Page extract START

Lawyers love theory. Regulators and consumers care about what you actually put on the page. That’s why walking through examples of sample CCPA privacy notice examples for businesses is far more helpful than restating the statute.

Since the CCPA took effect and the CPRA amendments kicked in (January 1, 2023, with enforcement ramping through 2024–2025), the California Privacy Protection Agency (CPPA) has made one thing very clear: notices must be specific, readable, and aligned with your real data practices. Boilerplate that doesn’t match reality is a liability, not a shield.

Below are concrete, sector‑specific examples you can adapt. They’re not one‑size‑fits‑all, but they show how to:

  • Identify categories of personal information in plain English
  • Link each category to a purpose for use and sharing
  • Explain sales and “sharing” for cross‑context behavioral advertising
  • Highlight consumer rights and how to use them
  • Keep the whole thing short enough that people might actually read it

For legal text and official definitions, you should keep the statute nearby. California’s Attorney General and the CPPA publish primary materials and regulations here:

  • California Attorney General CCPA page: https://oag.ca.gov/privacy/ccpa
  • California Privacy Protection Agency: https://cppa.ca.gov

Use those for the legal backbone; use the examples below for tone, structure, and practical drafting.


Retail website: example of a short CCPA notice at collection

Let’s start with an online retailer. Think clothing or home goods, selling nationwide but shipping a lot of orders into California.

Here is an example of a notice at collection you might show in a banner or overlay when a California user first lands on your site:

California Privacy Notice (Summary)
We collect personal information about you when you shop on our website, create an account, or contact us. The categories of personal information we collect in the last 12 months include:

  • Identifiers (like your name, email address, shipping address, and IP address)
  • Commercial information (like products you view, add to cart, or purchase)
  • Internet or network activity (like pages you visit and the type of device and browser you use)

We use this information to process your orders, provide customer support, prevent fraud, and show you products and offers that may interest you. We share this information with service providers that help us run our website, process payments, deliver orders, and show ads.

We may “sell” or “share” your personal information for cross‑context behavioral advertising as those terms are defined under California law. You can limit this by clicking “Do Not Sell or Share My Personal Information” at the bottom of any page. For more details, including your rights to access, delete, or correct your information, please read our full California Privacy Policy.

This is one of the best examples for retailers because it:

  • Uses the statutory categories, but explains them in everyday language
  • Clearly flags that targeted advertising may count as a “sale” or “sharing”
  • Points to a more detailed CCPA privacy policy without overwhelming the user at first contact

If you’re looking for examples of sample CCPA privacy notice examples for businesses in ecommerce, this structure is a practical starting point.


SaaS startup: examples include a layered CCPA privacy policy

A B2B SaaS platform usually collects less obvious data than a retailer, but often tracks more behavior and uses more analytics tools. Here’s how a SaaS company might present a layered CCPA notice on its main privacy page.

High‑level summary section

California Privacy Summary for SaaS Users
In the last 12 months, we collected the following categories of personal information from California residents:

  • Identifiers (name, business email, IP address, account ID)
  • Professional or employment‑related information (job title, company)
  • Internet or network activity (log‑in history, feature usage, pages viewed)
  • Inferences drawn from your use of the service (such as feature adoption scores)

Page extract END
Information shown START

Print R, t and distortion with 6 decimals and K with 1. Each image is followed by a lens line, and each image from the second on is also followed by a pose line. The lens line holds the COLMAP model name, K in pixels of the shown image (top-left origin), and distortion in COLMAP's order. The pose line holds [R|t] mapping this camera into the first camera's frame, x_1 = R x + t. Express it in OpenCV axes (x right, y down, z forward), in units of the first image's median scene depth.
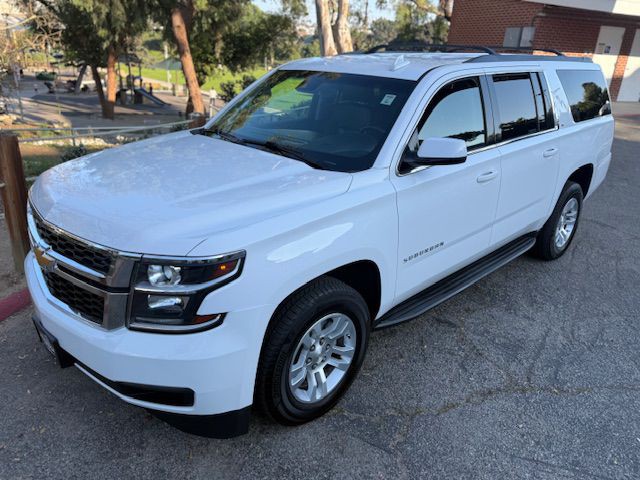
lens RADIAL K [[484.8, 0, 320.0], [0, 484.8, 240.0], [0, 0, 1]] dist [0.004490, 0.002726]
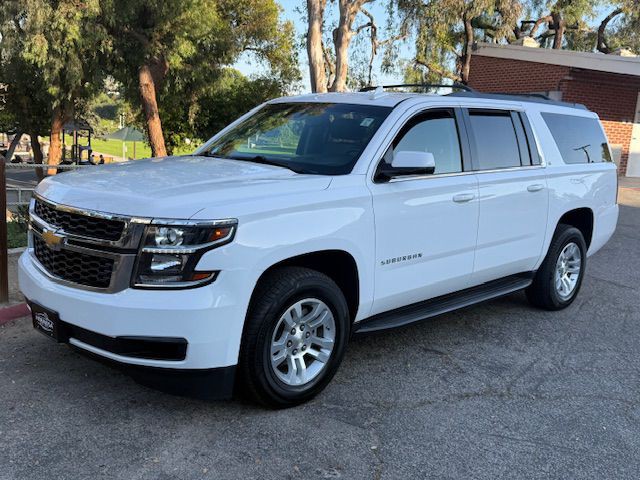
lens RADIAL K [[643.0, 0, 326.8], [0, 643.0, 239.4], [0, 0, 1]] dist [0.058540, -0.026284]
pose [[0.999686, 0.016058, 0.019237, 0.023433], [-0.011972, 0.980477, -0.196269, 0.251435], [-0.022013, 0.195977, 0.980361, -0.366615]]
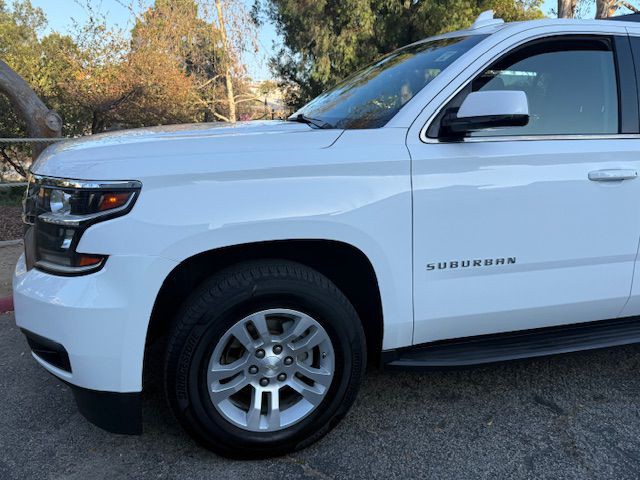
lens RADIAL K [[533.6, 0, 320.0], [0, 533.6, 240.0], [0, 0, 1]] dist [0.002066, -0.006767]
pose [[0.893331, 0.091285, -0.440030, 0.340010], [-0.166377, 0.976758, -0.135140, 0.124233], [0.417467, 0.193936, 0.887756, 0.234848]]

Information shown END
Information shown START

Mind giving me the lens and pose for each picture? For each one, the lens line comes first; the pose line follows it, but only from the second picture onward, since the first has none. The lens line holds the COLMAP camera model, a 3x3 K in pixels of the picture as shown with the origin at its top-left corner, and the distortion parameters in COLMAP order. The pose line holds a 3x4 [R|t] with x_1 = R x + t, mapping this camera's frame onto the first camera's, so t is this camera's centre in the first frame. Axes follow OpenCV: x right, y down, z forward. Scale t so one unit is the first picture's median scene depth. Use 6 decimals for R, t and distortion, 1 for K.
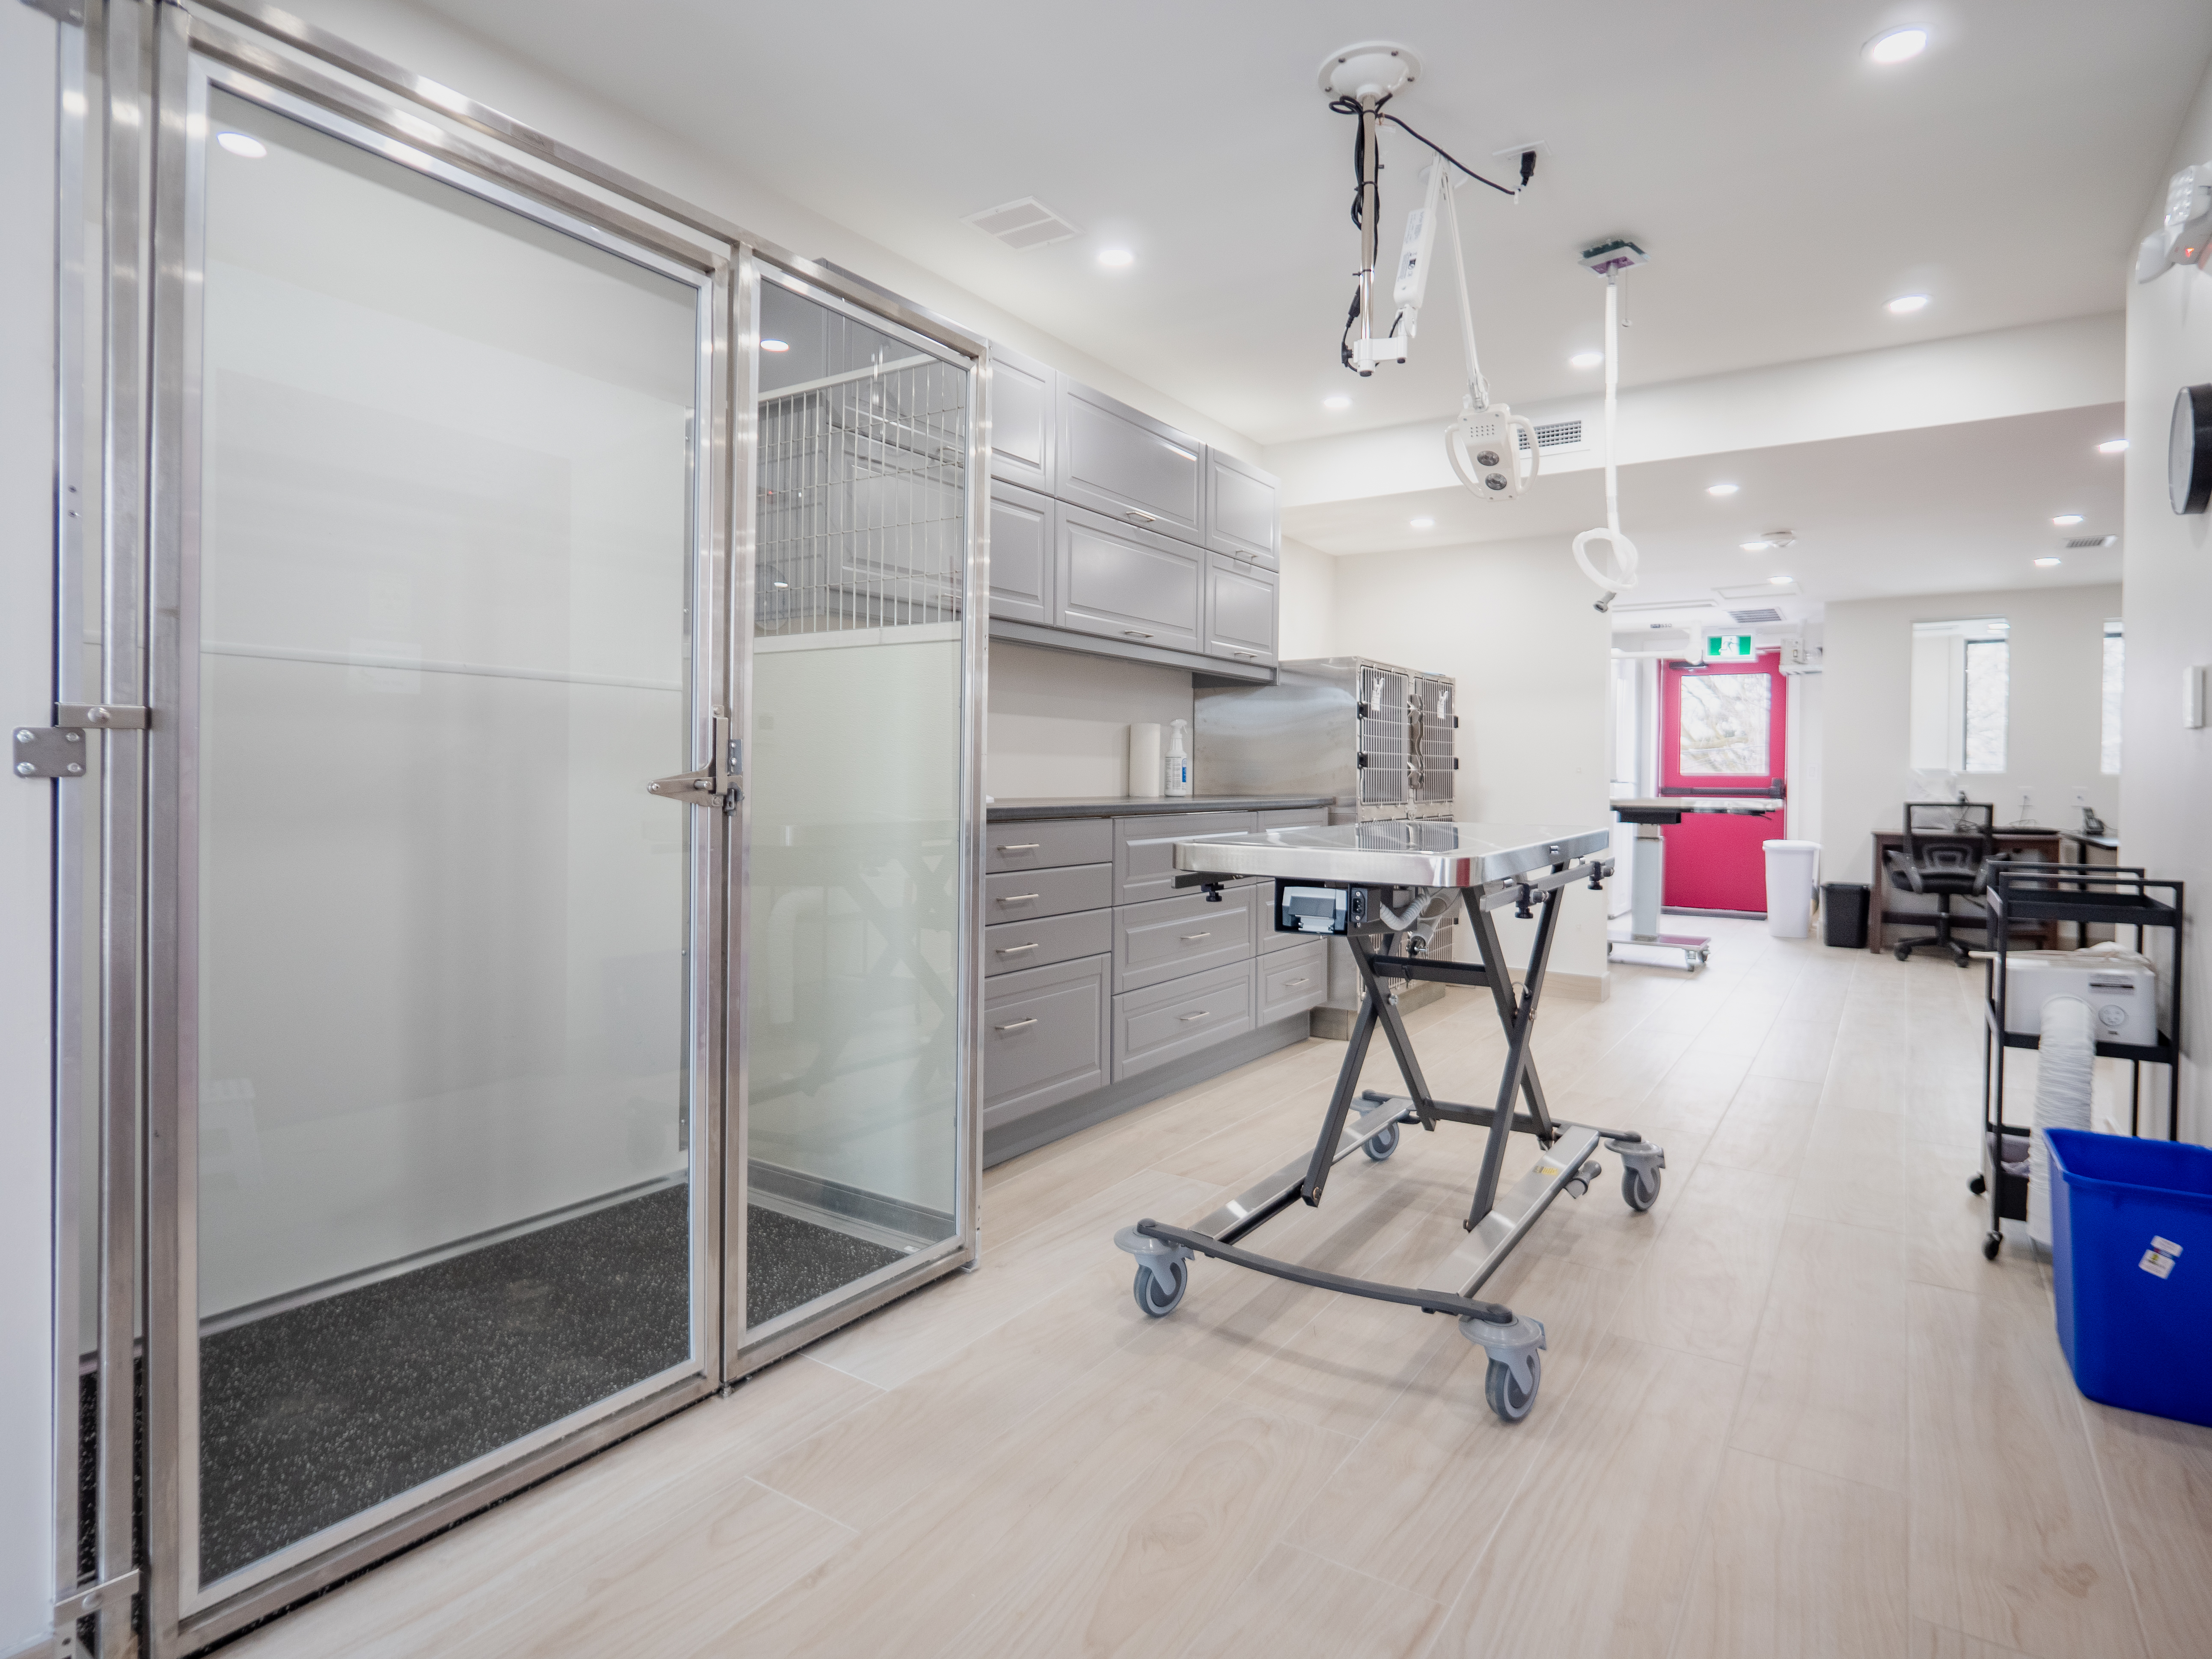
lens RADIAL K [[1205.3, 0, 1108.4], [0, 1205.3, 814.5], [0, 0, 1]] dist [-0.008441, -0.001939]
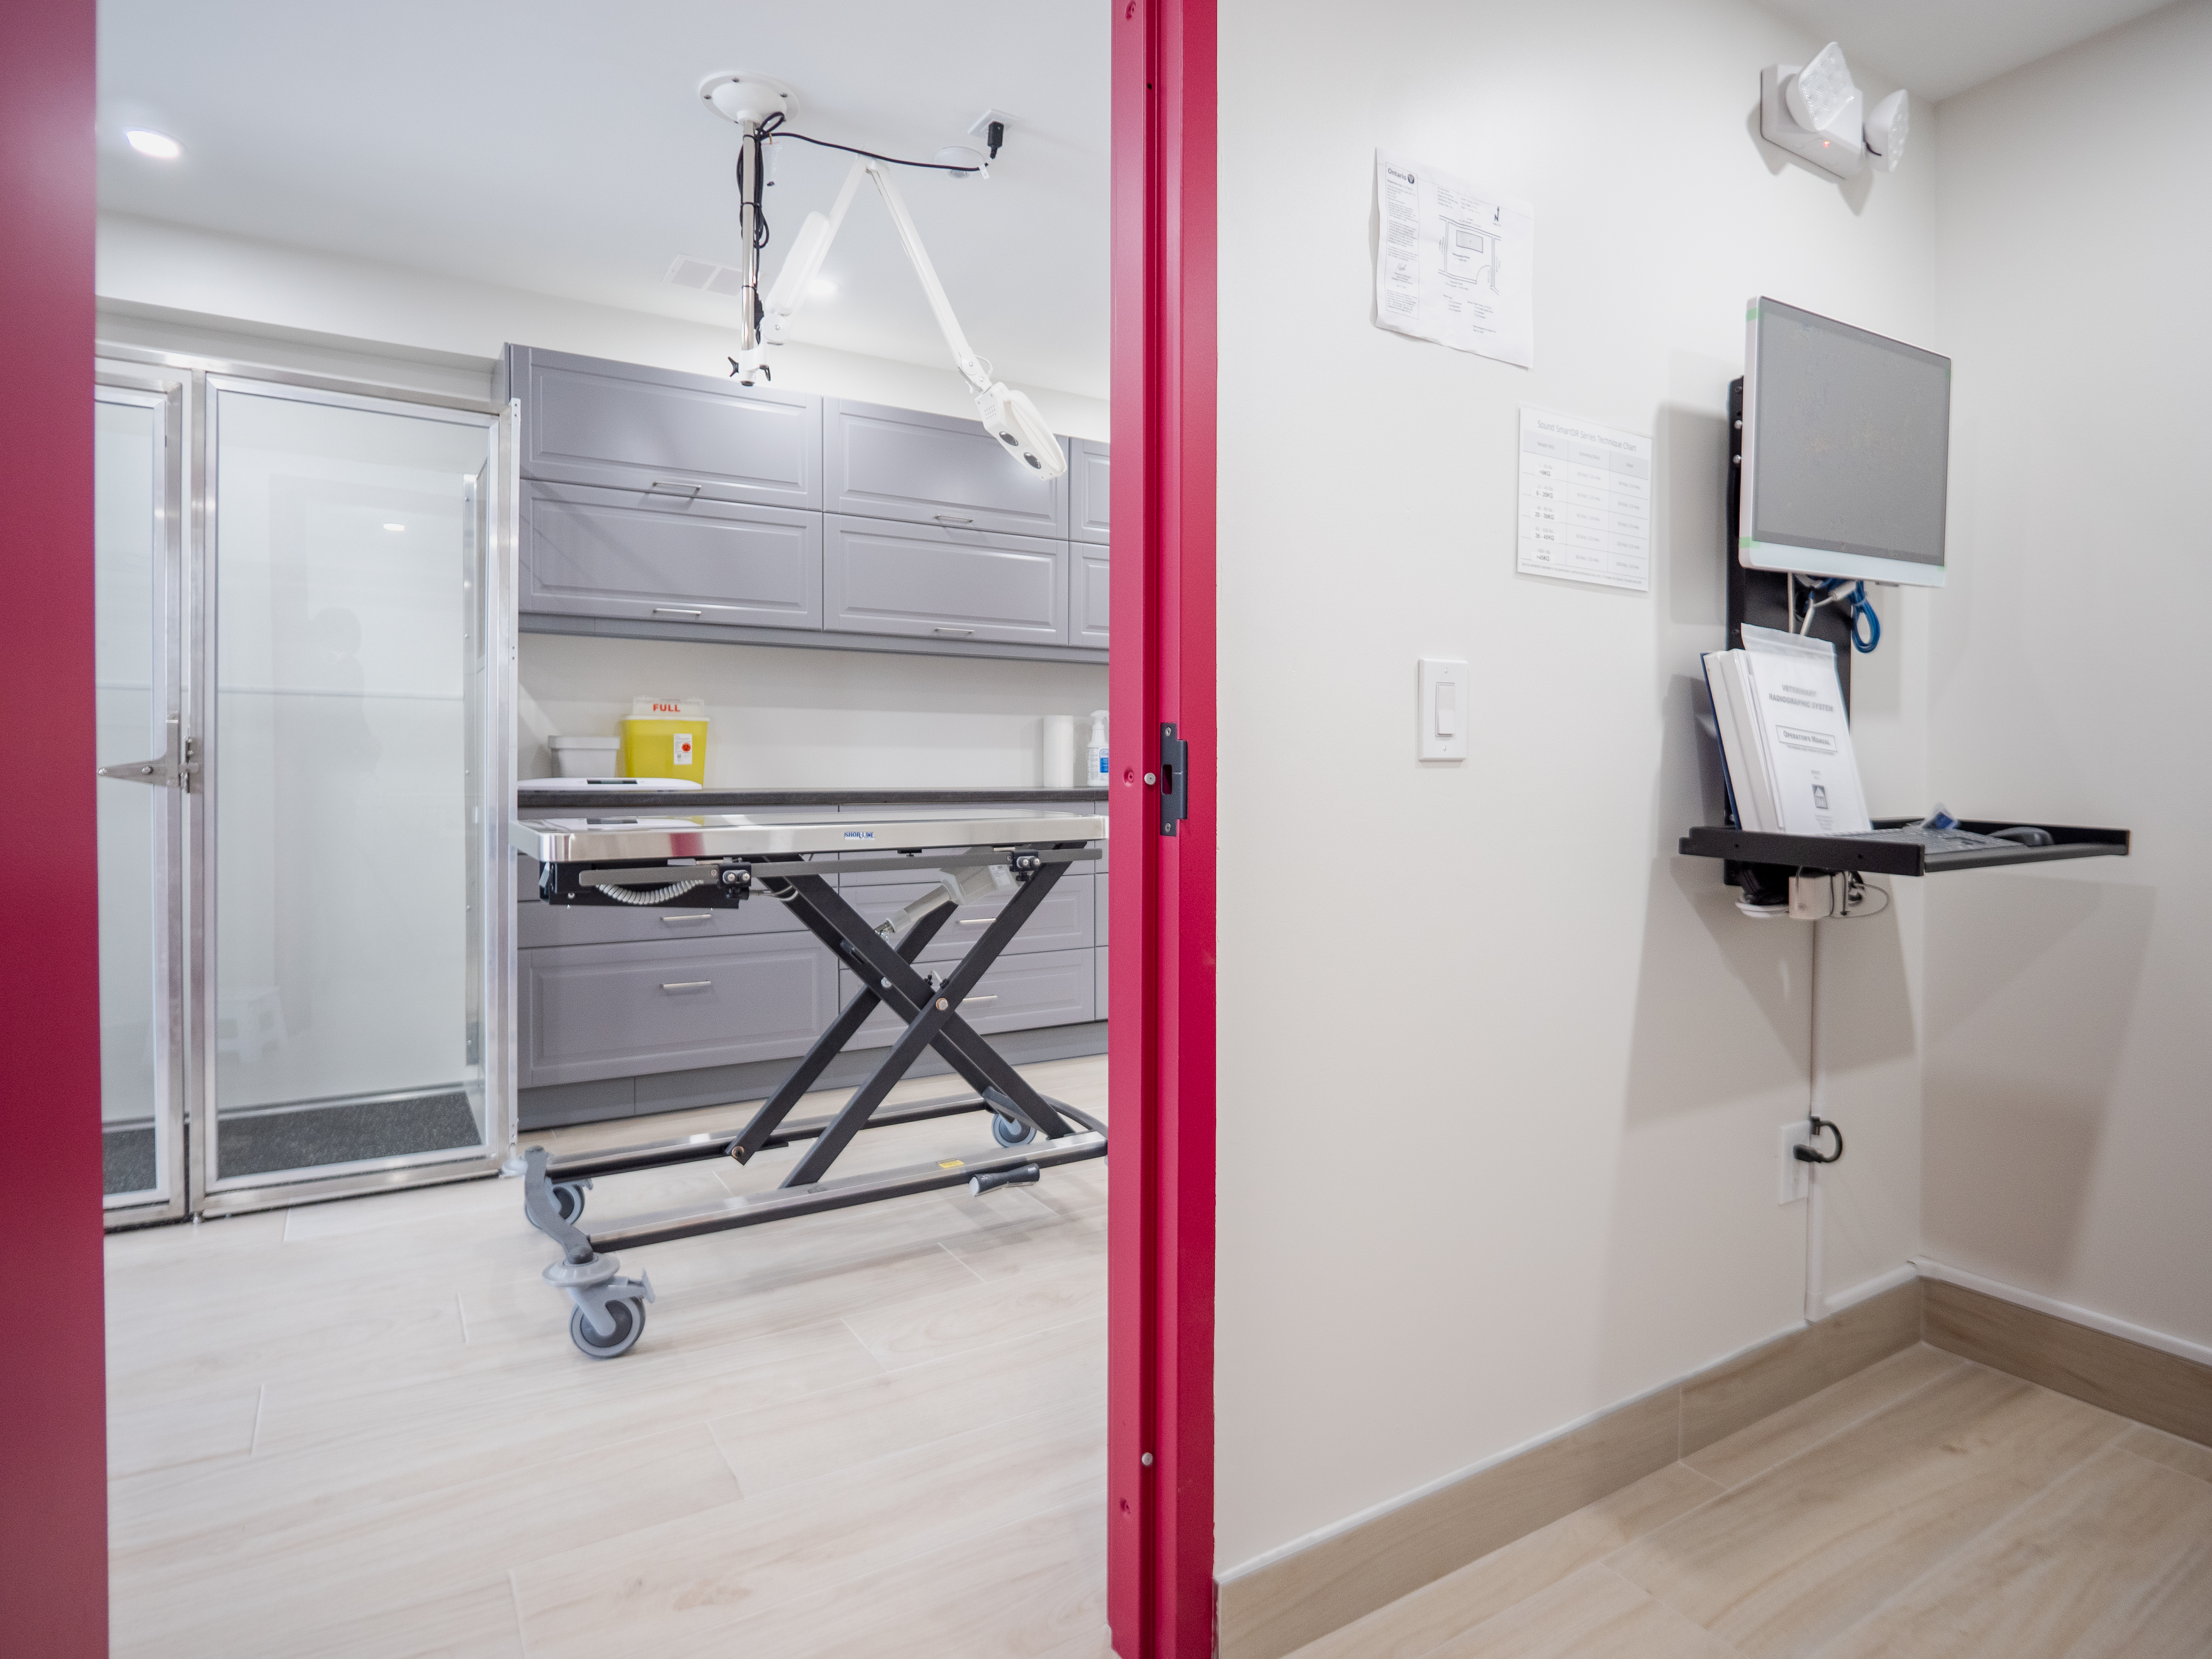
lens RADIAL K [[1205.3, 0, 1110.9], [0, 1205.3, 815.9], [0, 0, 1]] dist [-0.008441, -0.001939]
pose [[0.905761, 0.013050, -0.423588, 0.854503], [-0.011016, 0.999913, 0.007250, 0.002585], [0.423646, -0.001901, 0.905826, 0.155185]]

Information shown END

> **Requirement A**
Translate this sentence from the CCPA notice article into Spanish: "Boilerplate that doesn’t match reality is a liability, not a shield."
> **Requirement B**
Answer these questions from the CCPA notice article:
(i) On what date did the CPRA amendments kick in?
(ii) According to the retail notice, where can a user click "Do Not Sell or Share My Personal Information"?
(iii) What example does the SaaS summary give of inferences drawn from use of the service?
> **Requirement C**
Continue the CCPA notice article from its last line, carrying on the SaaS summary section.

> **Result A**
Un texto genérico que no coincide con la realidad es un riesgo, no un escudo.

> **Result B**
(i) January 1, 2023.
(ii) At the bottom of any page.
(iii) Feature adoption scores.

> **Result C**
We collect this information directly from you, from your organization’s administrators, and automatically through our services. We use it to operate and secure the platform, provide customer support, improve our product, and communicate with you about service updates.

Detailed CCPA section

Your California Privacy Rights
If you are a California resident, you have the right to:

  • Request access to the personal information we collected about you in the last 12 months
  • Request deletion of your personal information, subject to certain exceptions (for example, when we need the data to provide the service or comply with law)
  • Request correction of inaccurate personal information
  • Opt out of the “sale” or “sharing” of your personal information for cross‑context behavioral advertising
  • Limit the use and disclosure of sensitive personal information, if we collect it

We do not sell personal information for money. We may share limited identifiers and internet activity with analytics and advertising partners, which may be considered a “sale” or “sharing” under California law. To opt out, click “Your Privacy Choices” in the footer or email us at privacy@example.com.

Here, the layered approach keeps the entire privacy policy readable while still meeting CCPA requirements. Among the best examples of sample CCPA privacy notice examples for businesses in SaaS, this style balances legal accuracy with product‑driven clarity.


Mobile app: examples of sample CCPA privacy notice examples for businesses in-app

Mobile apps face an extra constraint: tiny screens and impatient users. The CCPA doesn’t give you a pass on that. You still need clear notice at or before collection.

Here is an in‑app banner example of a CCPA notice for a location‑based fitness app:

California Privacy Notice (Short Form)
When you use our app, we collect:

  • Account details (name, email)
  • Device information (device ID, operating system, app version)
  • Location data (if you enable location services)
  • Fitness activity data (workout routes, distance, time, and pace)

We use this data to provide and improve the app, personalize workouts, show nearby route suggestions, and keep your account secure. We share limited data with service providers that host our app, send notifications, and analyze app performance.

If you are a California resident, you have rights to access, delete, and correct your information, and to opt out of certain data sharing. To learn more and submit a request, visit Settings → Privacy → California Privacy Rights.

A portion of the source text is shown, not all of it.